彼は「投資で稼いでいるので以前ほど業務に没頭するのは難しい。最近は株式だけでなく米国国債をはじめ、金や穀物など原材料市場に関心を持って勉強している」と話した。

月給より株式や不動産のような資産所得に目を向ける20〜30代が増加している。資産価格は急騰するのに預金や積立金などで月給だけ貯めていては資産を形成できないという認識が広がっているためだ。

根拠のない考えではない。国民銀行によると昨年11月基準で所得に対する住宅価格の比率(PIR)はソウルで15.6年となった、ソウルに住む中位所得(所得順で中間世帯の所得)の世帯が15年以上月給を1ウォンも使わずに貯めれば住宅を買えるという意味だ。

これに対し勤労所得の伸びは鈍い。さらに新型コロナウイルスの余波で減ったりもしている。
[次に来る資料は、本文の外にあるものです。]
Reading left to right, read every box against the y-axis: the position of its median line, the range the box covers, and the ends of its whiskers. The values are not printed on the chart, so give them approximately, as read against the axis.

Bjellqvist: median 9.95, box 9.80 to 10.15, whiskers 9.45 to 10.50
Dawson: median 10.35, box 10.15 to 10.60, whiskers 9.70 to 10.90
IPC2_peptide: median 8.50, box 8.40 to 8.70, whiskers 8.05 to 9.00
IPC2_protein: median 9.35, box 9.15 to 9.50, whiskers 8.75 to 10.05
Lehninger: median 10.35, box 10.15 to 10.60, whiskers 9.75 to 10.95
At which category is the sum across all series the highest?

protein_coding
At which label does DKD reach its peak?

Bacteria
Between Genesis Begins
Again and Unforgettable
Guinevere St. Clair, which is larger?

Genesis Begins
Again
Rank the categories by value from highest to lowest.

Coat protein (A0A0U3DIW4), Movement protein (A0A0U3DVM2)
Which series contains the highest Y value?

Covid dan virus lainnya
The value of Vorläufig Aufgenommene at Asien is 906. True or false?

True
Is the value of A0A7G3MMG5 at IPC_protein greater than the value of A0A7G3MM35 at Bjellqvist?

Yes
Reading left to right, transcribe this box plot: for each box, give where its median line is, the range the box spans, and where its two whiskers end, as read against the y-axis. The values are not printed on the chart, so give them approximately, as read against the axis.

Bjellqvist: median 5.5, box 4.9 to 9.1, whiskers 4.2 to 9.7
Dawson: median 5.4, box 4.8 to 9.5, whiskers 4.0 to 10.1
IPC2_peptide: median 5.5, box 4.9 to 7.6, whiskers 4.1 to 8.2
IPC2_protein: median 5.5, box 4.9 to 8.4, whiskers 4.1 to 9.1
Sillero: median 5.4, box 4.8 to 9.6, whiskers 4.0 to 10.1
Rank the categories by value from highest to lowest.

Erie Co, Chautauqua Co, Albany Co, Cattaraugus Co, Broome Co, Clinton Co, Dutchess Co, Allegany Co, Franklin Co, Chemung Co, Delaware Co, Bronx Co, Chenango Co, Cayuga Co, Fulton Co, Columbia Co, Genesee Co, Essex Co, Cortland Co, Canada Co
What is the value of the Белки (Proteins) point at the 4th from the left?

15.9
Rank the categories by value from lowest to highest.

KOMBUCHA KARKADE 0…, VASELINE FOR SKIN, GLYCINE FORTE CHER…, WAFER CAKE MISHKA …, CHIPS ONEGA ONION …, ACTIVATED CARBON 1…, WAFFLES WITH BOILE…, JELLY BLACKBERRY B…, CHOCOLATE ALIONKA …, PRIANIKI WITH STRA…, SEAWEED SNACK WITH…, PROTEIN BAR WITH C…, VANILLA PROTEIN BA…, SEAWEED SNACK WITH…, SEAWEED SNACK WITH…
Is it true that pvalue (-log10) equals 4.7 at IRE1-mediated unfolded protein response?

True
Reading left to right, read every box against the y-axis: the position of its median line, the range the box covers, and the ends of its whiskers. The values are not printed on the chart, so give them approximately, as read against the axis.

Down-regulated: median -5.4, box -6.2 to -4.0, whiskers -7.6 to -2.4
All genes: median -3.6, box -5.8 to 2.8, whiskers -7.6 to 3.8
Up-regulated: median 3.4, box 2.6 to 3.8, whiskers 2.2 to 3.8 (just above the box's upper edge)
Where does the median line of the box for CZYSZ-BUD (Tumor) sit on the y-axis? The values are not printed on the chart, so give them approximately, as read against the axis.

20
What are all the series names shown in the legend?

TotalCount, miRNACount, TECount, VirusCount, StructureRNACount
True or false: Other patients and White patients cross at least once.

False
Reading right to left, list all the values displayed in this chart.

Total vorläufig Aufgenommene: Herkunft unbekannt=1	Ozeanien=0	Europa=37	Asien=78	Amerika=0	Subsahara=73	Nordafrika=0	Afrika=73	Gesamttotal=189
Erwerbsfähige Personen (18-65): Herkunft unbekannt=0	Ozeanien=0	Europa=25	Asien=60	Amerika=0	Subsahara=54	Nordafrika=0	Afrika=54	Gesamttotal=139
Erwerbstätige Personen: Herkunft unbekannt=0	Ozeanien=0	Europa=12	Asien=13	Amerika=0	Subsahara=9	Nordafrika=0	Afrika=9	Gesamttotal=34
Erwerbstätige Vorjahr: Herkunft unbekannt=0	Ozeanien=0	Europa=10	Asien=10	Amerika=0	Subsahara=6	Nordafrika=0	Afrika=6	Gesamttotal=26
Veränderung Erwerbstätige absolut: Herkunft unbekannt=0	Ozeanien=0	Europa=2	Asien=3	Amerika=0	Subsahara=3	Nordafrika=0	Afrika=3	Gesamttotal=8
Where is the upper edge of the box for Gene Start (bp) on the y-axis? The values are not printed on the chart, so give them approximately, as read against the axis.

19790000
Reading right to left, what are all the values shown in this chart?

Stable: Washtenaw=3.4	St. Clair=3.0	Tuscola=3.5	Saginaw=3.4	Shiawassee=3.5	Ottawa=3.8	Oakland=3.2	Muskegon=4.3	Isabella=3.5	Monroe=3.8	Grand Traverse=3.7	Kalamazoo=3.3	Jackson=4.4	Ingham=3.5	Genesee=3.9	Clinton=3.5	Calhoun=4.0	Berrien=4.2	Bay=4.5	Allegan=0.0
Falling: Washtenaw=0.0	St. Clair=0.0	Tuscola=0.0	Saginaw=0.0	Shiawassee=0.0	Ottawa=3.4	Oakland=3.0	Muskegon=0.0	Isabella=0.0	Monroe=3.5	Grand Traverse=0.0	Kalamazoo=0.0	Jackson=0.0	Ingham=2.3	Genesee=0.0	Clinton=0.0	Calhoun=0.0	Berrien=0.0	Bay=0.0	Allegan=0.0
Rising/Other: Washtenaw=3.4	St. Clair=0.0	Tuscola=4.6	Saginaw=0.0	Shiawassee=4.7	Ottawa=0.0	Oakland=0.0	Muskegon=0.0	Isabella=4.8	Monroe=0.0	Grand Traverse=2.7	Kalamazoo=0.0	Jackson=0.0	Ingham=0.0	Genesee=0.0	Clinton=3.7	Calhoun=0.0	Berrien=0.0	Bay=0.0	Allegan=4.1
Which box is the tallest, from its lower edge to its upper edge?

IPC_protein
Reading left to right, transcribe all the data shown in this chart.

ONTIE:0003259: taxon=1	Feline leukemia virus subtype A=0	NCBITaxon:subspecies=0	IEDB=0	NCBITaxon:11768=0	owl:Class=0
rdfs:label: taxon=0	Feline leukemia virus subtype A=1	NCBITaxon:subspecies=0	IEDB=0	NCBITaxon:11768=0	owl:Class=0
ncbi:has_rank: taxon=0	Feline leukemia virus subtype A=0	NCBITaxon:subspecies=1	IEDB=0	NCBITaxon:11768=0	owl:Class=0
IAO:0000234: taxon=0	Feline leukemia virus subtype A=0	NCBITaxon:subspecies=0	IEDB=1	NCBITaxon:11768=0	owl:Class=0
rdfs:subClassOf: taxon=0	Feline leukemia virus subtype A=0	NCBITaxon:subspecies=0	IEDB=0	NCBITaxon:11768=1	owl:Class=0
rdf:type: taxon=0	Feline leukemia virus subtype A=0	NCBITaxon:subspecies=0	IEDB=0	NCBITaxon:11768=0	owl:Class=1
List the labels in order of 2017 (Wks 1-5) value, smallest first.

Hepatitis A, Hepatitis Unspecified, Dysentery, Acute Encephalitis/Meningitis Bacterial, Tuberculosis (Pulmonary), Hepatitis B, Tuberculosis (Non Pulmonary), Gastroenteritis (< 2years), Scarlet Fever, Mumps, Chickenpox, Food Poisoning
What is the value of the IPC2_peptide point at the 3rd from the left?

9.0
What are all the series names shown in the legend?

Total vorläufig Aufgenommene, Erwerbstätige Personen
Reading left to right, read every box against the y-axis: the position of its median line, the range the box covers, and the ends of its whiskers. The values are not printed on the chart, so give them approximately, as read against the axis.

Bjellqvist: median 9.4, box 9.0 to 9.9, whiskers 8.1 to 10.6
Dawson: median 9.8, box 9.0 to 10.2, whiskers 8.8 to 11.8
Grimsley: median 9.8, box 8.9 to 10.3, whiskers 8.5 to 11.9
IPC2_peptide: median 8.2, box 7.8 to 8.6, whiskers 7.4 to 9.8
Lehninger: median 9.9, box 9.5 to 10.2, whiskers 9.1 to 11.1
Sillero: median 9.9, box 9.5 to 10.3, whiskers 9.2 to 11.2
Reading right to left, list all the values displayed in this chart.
統計庁によると、昨年7−9月期基準で全国の2人以上世帯の月平均勤労所得は347万7000ウォンで、1年前の351万5000ウォンより1.1%減少した。世代別所得増加率を見ると20〜30代の悩みを理解できる。

西江(ソガン)大学社会学科のイ・チョルスン教授が著した『不平等の世代』によると、1960年代後半生まれの世代の所得は90年代初めに比べ2000年代後半まで53%上昇した。70年代後半に生まれた人たちの所得は2000年代初めに比べ2010年代後半まで26%増えた。

だが80年代後半生まれの場合、2010年代初めから後半に達する間に所得は7.6%増えるのにとどまった。

勤労所得の上昇はわずかで、住宅価格は天井知らずの勢いで高騰し、若い層が目を向けるのが株式市場だ。実際に昨年キウム証券で20〜30代が新たに開設した証券口座は117万件で、前年の25万件より5倍近く増加した。

会社員のソン・クァンジュさん(28)は月給の70〜80%を証券口座に入れる。ソンさんは「一生の職場というものはなく、月給も上がらず常に不安だ。まずは月給以外に株式で毎月50万ウォンずつ毎月の家賃を払えるほど稼ぐことが目標になった」と話した。

外資系企業に通うヤンさん(30)は役員への出世を諦めている。彼は「資金を借りて家を買った友人らと資産格差が広がり、気持ちが焦り昇進などを考える余力がない」と吐露した。

彼が早く稼げる方法として見つけたのが株式投資だ。昨年から株式とファンドで2000万ウォンを運用する。ここに毎月の月給の40%を投じて株式を追加で買っている。